### Kutipan Teks
Kinerja aktor juga berperan penting dalam menjaga daya tarik. Aktor pendukung seperti Wallace Shawn, Yasmin Paige, Noah Taylor, Kobna Holdbrook-Smith, Jeanie Gold, hingga Sally Hawkins memang mampu membentuk tekanan disekitar karakter utama, namun kinerja Jesse Eisenberg yang punya peran paling besar dalam menjaga aliran skenario. I’m not Jesse Eisenberg super big fan, namun berikan dia dialog panjang maka ia akan menghadirkan pesona yang mengesankan. Richard Ayoade paham akan hal itu, dan Simon serta James sukses menampilkan potret perjuangan internal lewat gejolak jiwa penuh kegelisahan yang memikat. Bahkan dengan tampilan serupa penonton dapat membedakan Simon dan James, semua berkat karakterisasi yang kuat dari Jesse. Mia Wasikowska sendiri mampu menampilkan kehangatan yang dingin, namun kurang dimanfaatkan lebih jauh.

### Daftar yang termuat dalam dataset
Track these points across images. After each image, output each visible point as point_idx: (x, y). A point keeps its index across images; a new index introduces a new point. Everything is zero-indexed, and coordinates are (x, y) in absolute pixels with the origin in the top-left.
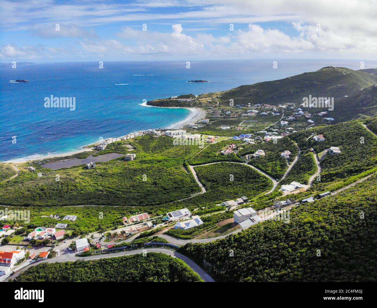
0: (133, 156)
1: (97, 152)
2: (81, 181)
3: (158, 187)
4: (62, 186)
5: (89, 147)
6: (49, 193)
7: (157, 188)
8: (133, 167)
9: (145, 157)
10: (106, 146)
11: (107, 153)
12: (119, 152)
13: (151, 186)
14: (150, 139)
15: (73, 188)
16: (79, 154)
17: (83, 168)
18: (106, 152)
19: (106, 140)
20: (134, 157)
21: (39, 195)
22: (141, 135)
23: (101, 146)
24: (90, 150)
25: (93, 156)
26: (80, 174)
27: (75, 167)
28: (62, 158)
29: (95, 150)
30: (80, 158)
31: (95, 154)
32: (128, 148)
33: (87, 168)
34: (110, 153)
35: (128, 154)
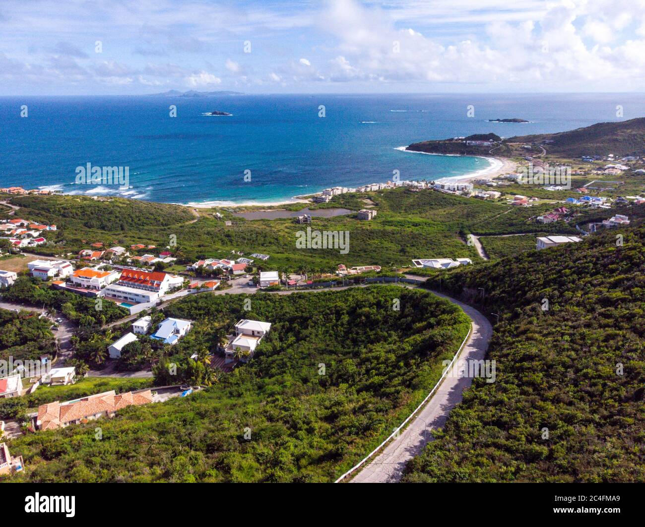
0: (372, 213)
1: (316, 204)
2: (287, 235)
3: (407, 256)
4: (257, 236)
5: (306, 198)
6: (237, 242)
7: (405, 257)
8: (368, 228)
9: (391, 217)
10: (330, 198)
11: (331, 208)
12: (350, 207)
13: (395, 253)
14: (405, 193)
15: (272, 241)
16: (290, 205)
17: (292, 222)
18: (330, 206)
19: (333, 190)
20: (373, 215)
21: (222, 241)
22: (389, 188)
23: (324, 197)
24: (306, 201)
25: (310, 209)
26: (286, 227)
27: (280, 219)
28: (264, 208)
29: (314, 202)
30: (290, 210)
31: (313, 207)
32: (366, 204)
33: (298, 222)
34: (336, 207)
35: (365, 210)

==

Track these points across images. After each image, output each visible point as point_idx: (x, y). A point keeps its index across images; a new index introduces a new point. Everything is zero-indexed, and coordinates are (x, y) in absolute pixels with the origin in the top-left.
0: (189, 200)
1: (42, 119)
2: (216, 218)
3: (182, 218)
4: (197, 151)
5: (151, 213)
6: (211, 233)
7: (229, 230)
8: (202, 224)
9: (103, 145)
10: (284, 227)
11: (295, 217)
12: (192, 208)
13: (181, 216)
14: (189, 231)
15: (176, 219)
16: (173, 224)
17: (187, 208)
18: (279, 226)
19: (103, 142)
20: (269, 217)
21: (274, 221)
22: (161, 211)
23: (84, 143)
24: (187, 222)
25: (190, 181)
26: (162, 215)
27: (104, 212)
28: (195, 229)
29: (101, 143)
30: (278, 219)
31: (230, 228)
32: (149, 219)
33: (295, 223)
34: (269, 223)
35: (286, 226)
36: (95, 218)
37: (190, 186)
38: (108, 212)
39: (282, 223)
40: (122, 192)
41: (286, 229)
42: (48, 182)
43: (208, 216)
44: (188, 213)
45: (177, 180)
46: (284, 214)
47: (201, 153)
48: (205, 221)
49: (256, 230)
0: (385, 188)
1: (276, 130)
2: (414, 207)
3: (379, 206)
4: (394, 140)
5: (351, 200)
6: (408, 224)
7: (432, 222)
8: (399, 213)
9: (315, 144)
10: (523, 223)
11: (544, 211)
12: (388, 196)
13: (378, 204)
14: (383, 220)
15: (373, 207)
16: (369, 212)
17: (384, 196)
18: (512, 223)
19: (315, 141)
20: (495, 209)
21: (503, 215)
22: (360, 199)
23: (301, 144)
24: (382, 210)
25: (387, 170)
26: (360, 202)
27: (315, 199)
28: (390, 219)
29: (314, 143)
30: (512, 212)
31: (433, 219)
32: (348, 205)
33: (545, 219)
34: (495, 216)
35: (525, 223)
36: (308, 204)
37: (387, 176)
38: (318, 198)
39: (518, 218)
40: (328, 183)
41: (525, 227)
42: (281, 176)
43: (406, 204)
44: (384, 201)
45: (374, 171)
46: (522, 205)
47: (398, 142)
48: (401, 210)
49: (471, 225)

==

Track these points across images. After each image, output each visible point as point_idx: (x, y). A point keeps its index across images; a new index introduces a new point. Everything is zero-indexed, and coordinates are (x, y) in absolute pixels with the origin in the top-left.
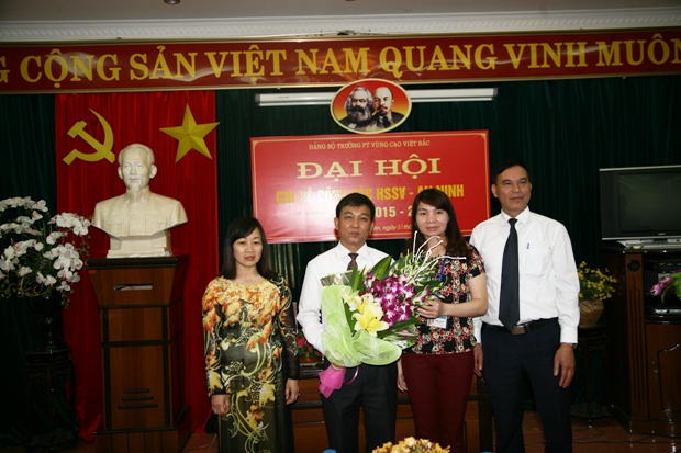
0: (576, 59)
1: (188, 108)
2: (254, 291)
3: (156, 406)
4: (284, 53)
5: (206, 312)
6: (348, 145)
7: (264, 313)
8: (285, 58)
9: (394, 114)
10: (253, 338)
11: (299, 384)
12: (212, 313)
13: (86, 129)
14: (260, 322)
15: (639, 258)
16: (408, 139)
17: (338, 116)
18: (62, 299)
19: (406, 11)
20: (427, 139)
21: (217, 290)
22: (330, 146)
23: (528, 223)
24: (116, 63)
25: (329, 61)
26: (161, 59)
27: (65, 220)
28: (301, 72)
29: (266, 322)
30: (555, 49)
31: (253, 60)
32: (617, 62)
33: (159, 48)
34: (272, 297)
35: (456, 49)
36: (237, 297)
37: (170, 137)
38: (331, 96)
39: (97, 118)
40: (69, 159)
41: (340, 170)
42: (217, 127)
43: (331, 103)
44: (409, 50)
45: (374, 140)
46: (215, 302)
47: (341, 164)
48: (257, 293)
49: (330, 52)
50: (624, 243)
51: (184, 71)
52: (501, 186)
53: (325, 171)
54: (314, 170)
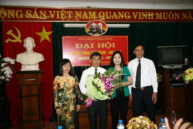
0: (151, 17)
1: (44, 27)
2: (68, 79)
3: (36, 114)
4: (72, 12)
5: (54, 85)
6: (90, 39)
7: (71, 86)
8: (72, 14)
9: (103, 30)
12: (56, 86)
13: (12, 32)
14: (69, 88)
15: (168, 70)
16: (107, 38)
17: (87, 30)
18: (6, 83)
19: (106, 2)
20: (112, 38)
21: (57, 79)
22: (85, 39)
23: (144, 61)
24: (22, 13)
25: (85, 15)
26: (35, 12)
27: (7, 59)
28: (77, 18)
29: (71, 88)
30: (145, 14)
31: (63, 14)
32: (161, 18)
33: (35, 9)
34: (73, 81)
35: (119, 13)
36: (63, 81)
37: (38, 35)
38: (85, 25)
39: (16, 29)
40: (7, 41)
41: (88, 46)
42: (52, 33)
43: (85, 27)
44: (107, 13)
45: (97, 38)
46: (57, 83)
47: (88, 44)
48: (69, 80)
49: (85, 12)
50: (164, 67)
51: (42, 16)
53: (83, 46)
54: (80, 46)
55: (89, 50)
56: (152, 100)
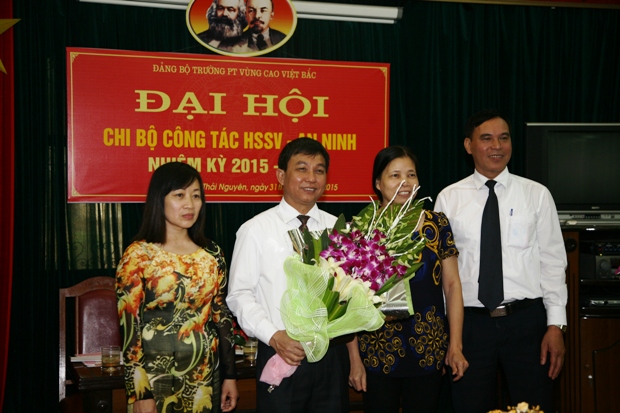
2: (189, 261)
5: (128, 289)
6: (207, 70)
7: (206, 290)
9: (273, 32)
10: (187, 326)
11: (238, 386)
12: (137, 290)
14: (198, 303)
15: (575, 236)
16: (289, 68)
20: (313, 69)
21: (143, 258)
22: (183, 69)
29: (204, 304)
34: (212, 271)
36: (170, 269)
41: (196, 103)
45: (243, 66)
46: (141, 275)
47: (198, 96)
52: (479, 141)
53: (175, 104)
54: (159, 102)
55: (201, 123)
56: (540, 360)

### Soal 1
Menurut kutipan ulasan film ini, kinerja aktor siapa yang paling berperan dalam menjaga aliran skenario?
### Soal 2
Salin kata demi kata bagian ulasan film itu dari "Kinerja aktor juga" sampai "dimanfaatkan lebih jauh.".

### Jawaban yang Diharapkan 1
Jesse Eisenberg.

### Jawaban yang Diharapkan 2
Kinerja aktor juga berperan penting dalam menjaga daya tarik. Aktor pendukung seperti Wallace Shawn, Yasmin Paige, Noah Taylor, Kobna Holdbrook-Smith, Jeanie Gold, hingga Sally Hawkins memang mampu membentuk tekanan disekitar karakter utama, namun kinerja Jesse Eisenberg yang punya peran paling besar dalam menjaga aliran skenario. I’m not Jesse Eisenberg super big fan, namun berikan dia dialog panjang maka ia akan menghadirkan pesona yang mengesankan. Richard Ayoade paham akan hal itu, dan Simon serta James sukses menampilkan potret perjuangan internal lewat gejolak jiwa penuh kegelisahan yang memikat. Bahkan dengan tampilan serupa penonton dapat membedakan Simon dan James, semua berkat karakterisasi yang kuat dari Jesse. Mia Wasikowska sendiri mampu menampilkan kehangatan yang dingin, namun kurang dimanfaatkan lebih jauh.